The Nepal Rastra Bank (NRB) data shows that the trend of the excess liquidity indicator fluctuated around Rs. 122.9 billion to Rs 120 billion at the beginning of the current FY. However, it began depleting from there hitting the rock bottom to Rs. 17 billion on January 25.

The current situation in managing liquidity in the BFIs could be pointed out to the rising external sector pressure together with the upsurge in the domestic economy.

The foreign trade statistics (FTS) of the Customs Department recorded a high rise of imports in the first half of the current fiscal year (FY). The imports sprung up by 51.13 per cent in the first six months in comparison to the same period of the previous FY. Import is one of the main causes for leakage of local currency from the economy.

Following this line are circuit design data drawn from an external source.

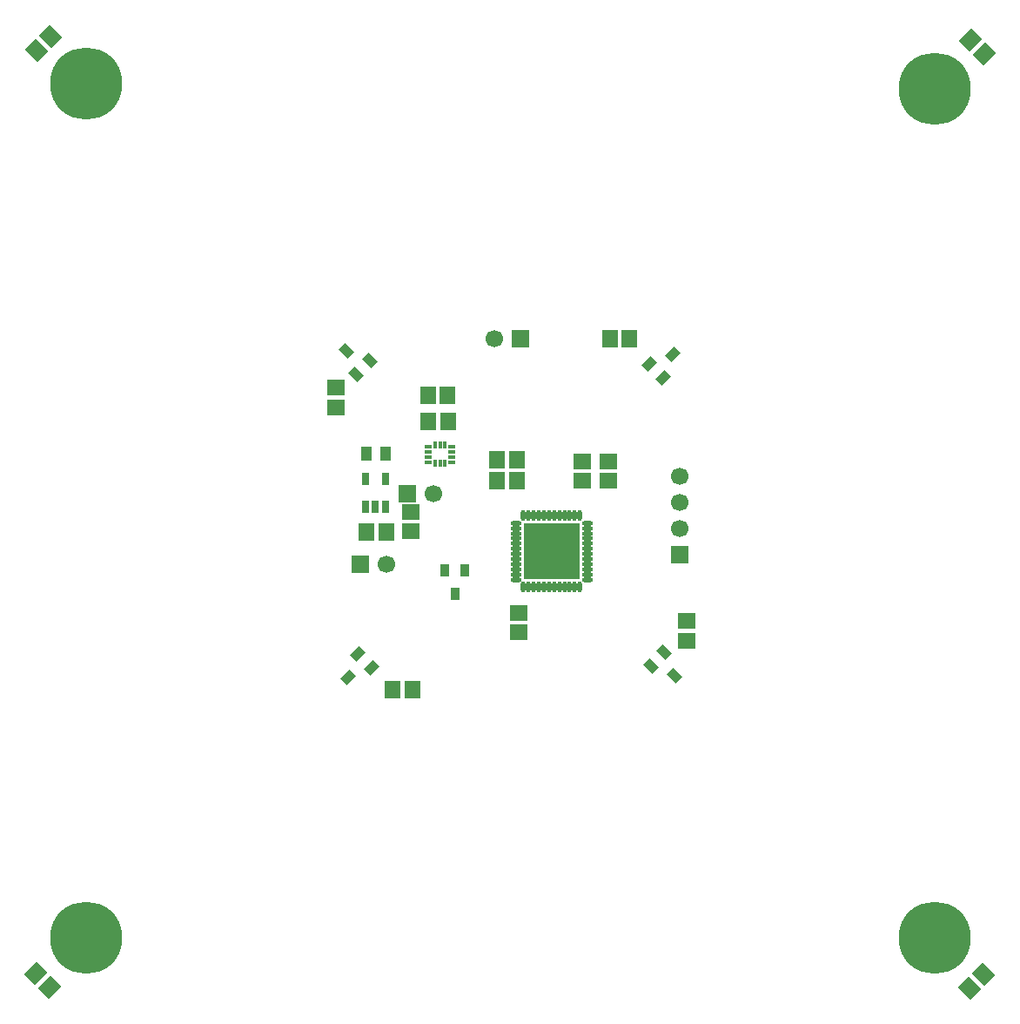
<source format=gts>
G04 DipTrace 3.2.0.1*
G04 Rev1.2.gts*
%MOIN*%
G04 #@! TF.FileFunction,Soldermask,Top*
G04 #@! TF.Part,Single*
%AMOUTLINE1*
4,1,4,
-0.044542,-0.002783,
0.002783,0.044542,
0.044542,0.002783,
-0.002783,-0.044542,
-0.044542,-0.002783,
0*%
%AMOUTLINE4*
4,1,4,
0.002783,-0.044542,
-0.044542,0.002783,
-0.002783,0.044542,
0.044542,-0.002783,
0.002783,-0.044542,
0*%
%AMOUTLINE13*
4,1,4,
-0.005568,-0.02923,
-0.02923,-0.005568,
0.005568,0.02923,
0.02923,0.005568,
-0.005568,-0.02923,
0*%
%AMOUTLINE16*
4,1,4,
-0.02923,0.005568,
-0.005568,0.02923,
0.02923,-0.005568,
0.005568,-0.02923,
-0.02923,0.005568,
0*%
%ADD37C,0.275591*%
%ADD42R,0.031496X0.051181*%
%ADD46R,0.017717X0.026575*%
%ADD48R,0.026575X0.017717*%
%ADD50R,0.212598X0.212598*%
%ADD52O,0.041339X0.019685*%
%ADD54O,0.019685X0.041339*%
%ADD56R,0.033465X0.049213*%
%ADD58C,0.066929*%
%ADD60R,0.066929X0.066929*%
%ADD62R,0.03937X0.055118*%
%ADD64R,0.066929X0.059055*%
%ADD66R,0.059055X0.066929*%
%ADD72OUTLINE1*%
%ADD75OUTLINE4*%
%ADD84OUTLINE13*%
%ADD87OUTLINE16*%
%FSLAX26Y26*%
G04*
G70*
G90*
G75*
G01*
G04 TopMask*
%LPD*%
D66*
X1782580Y2262794D3*
X1857383D3*
D64*
X1951428Y2338927D3*
Y2264123D3*
D66*
X2019685Y2685039D3*
X2094488D3*
X2017717Y2785433D3*
X2092520D3*
D64*
X2363927Y1951427D3*
Y1876623D3*
X2607677Y2457677D3*
Y2532480D3*
D72*
X568701Y518701D3*
X515807Y571594D3*
D75*
X4143701Y568701D3*
X4090807Y515807D3*
D72*
X4093701Y4143701D3*
X4146594Y4090807D3*
D75*
X518701Y4106201D3*
X571594Y4159094D3*
D37*
X3956693Y708661D3*
X708661D3*
Y3976378D3*
X3956693Y3956693D3*
D62*
X1782579Y2562794D3*
X1853445D3*
D60*
X2982283Y2175197D3*
D58*
Y2275197D3*
Y2375197D3*
Y2475197D3*
D60*
X1938927Y2407677D3*
D58*
X2038927D3*
D66*
X2282677Y2457677D3*
X2357480D3*
X2282677Y2538927D3*
X2357480D3*
X1957677Y1657677D3*
X1882874D3*
D64*
X3007677Y1920177D3*
Y1845374D3*
D66*
X2713928Y3001427D3*
X2788731D3*
D64*
X1663927Y2738928D3*
Y2813731D3*
X2707677Y2457874D3*
Y2532677D3*
D84*
X1801181Y1742126D3*
X1748286Y1795020D3*
X1710705Y1704545D3*
D87*
X2923228Y1801181D3*
X2870335Y1748286D3*
X2960810Y1710705D3*
D84*
X2864173Y2903543D3*
X2917068Y2850650D3*
X2954650Y2941125D3*
D87*
X1742126Y2864173D3*
X1795020Y2917068D3*
X1704545Y2954650D3*
D56*
X2157677Y2113928D3*
X2082874D3*
X2120276Y2023377D3*
D54*
X2382677Y2051428D3*
X2402362D3*
X2422047D3*
X2441732D3*
X2461417D3*
X2481102D3*
X2500787D3*
X2520472D3*
X2540157D3*
X2559843D3*
X2579528D3*
X2599213D3*
D52*
X2626772Y2078987D3*
Y2098672D3*
Y2118357D3*
Y2138042D3*
Y2157727D3*
Y2177412D3*
Y2197097D3*
Y2216782D3*
Y2236467D3*
Y2256152D3*
Y2275837D3*
Y2295522D3*
D54*
X2599213Y2323081D3*
X2579528D3*
X2559843D3*
X2540157D3*
X2520472D3*
X2500787D3*
X2481102D3*
X2461417D3*
X2441732D3*
X2422047D3*
X2402362D3*
X2382677Y2323087D3*
D52*
X2355118Y2295522D3*
Y2275837D3*
Y2256152D3*
Y2236467D3*
Y2216782D3*
Y2197097D3*
Y2177412D3*
Y2157727D3*
Y2138042D3*
Y2118357D3*
Y2098672D3*
Y2078987D3*
D50*
X2490945Y2187257D3*
D48*
X2017717Y2588583D3*
Y2568898D3*
Y2549213D3*
Y2529528D3*
X2109213Y2588583D3*
Y2568898D3*
Y2549213D3*
Y2529528D3*
D46*
X2083150Y2595748D3*
X2063465D3*
X2043780D3*
X2083150Y2523937D3*
X2063465D3*
X2043780D3*
D60*
X2372047Y3001969D3*
D58*
X2272047D3*
D60*
X1757579Y2137795D3*
D58*
X1857579D3*
D42*
X1778824Y2359264D3*
X1816226D3*
X1853627D3*
Y2465563D3*
X1778824D3*
M02*

</source>
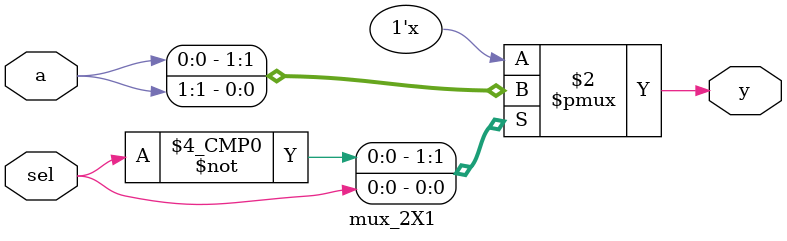
<source format=v>
module mux_2X1(input [1:0] a, input sel, output reg y);
	
	always @(*)
		begin
			case(sel)
				1'b0 : y = a[0];
				1'b1 : y = a[1];
			endcase
		end
endmodule

</source>
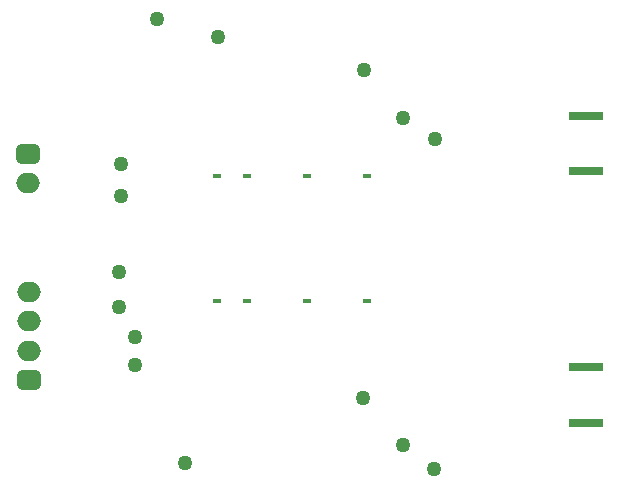
<source format=gbl>
G04*
G04 #@! TF.GenerationSoftware,Altium Limited,Altium Designer,21.6.4 (81)*
G04*
G04 Layer_Physical_Order=4*
G04 Layer_Color=16711680*
%FSLAX25Y25*%
%MOIN*%
G70*
G04*
G04 #@! TF.SameCoordinates,D96B5EB0-5715-4667-86B1-06F83BB8B169*
G04*
G04*
G04 #@! TF.FilePolarity,Positive*
G04*
G01*
G75*
%ADD36R,0.02756X0.01772*%
%ADD37R,0.11811X0.02756*%
G04:AMPARAMS|DCode=38|XSize=66.93mil|YSize=78.74mil|CornerRadius=16.73mil|HoleSize=0mil|Usage=FLASHONLY|Rotation=90.000|XOffset=0mil|YOffset=0mil|HoleType=Round|Shape=RoundedRectangle|*
%AMROUNDEDRECTD38*
21,1,0.06693,0.04528,0,0,90.0*
21,1,0.03347,0.07874,0,0,90.0*
1,1,0.03346,0.02264,0.01673*
1,1,0.03346,0.02264,-0.01673*
1,1,0.03346,-0.02264,-0.01673*
1,1,0.03346,-0.02264,0.01673*
%
%ADD38ROUNDEDRECTD38*%
%ADD39O,0.07874X0.06693*%
%ADD40C,0.05000*%
D36*
X89468Y120472D02*
D03*
X99468D02*
D03*
X119471D02*
D03*
X139469D02*
D03*
X89468Y78740D02*
D03*
X99468D02*
D03*
X119471D02*
D03*
X139469D02*
D03*
D37*
X212598Y38189D02*
D03*
Y56693D02*
D03*
Y122047D02*
D03*
Y140551D02*
D03*
D38*
X26772Y52362D02*
D03*
X26378Y127953D02*
D03*
D39*
X26772Y62205D02*
D03*
Y72047D02*
D03*
Y81890D02*
D03*
X26378Y118110D02*
D03*
D40*
X57480Y113779D02*
D03*
X56693Y76772D02*
D03*
Y88583D02*
D03*
X151575Y139764D02*
D03*
X62205Y57480D02*
D03*
X69685Y172835D02*
D03*
X89764Y166929D02*
D03*
X78740Y24803D02*
D03*
X62205Y66929D02*
D03*
X57480Y124409D02*
D03*
X138189Y46457D02*
D03*
X161811Y22835D02*
D03*
X151575Y30709D02*
D03*
X138583Y155905D02*
D03*
X162205Y132677D02*
D03*
M02*

</source>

Besides swelling imports, the diminishing remittance has led the BFIs liquidity position to a vulnerable situation. The Current Macroeconomic and Financial situation data of the NRB revealed that the Nepali migrant workers' remittance contracted by 6.9 per cent in the first five months in comparison to the same period of the previous FY.

Alongside external pressure, the domestic economy is also flexing out after being badly hit during the second wave of the COVID 19 pandemic. Subsequently, the demand for loanable funds took off in recent months. The Current Macroeconomic and Financial situation data reveals that the private sector credit boosted by 11.1 per cent in the first five months in comparison to the same period of the previous FY.

Further, the government’s capital expenditure also could not be stimulated as per the target. The government has set the target to spend at a rate of 10 per cent per month over this FY. But in contrast, 13.71 per cent of the target is spent in the first half of the current FY.

These all factors contributed to the disruption of the flow of liquidity in the bank and financial system.

The Research Department’s executive director of NRB, Prakash Kumar Shrestha, agreed that swelling imports besides leap in the credit flow in the private sector has exerted pressure on liquidity management.  He stated that excess liquidity is pulled down to Rs. 17 billion as of January 25.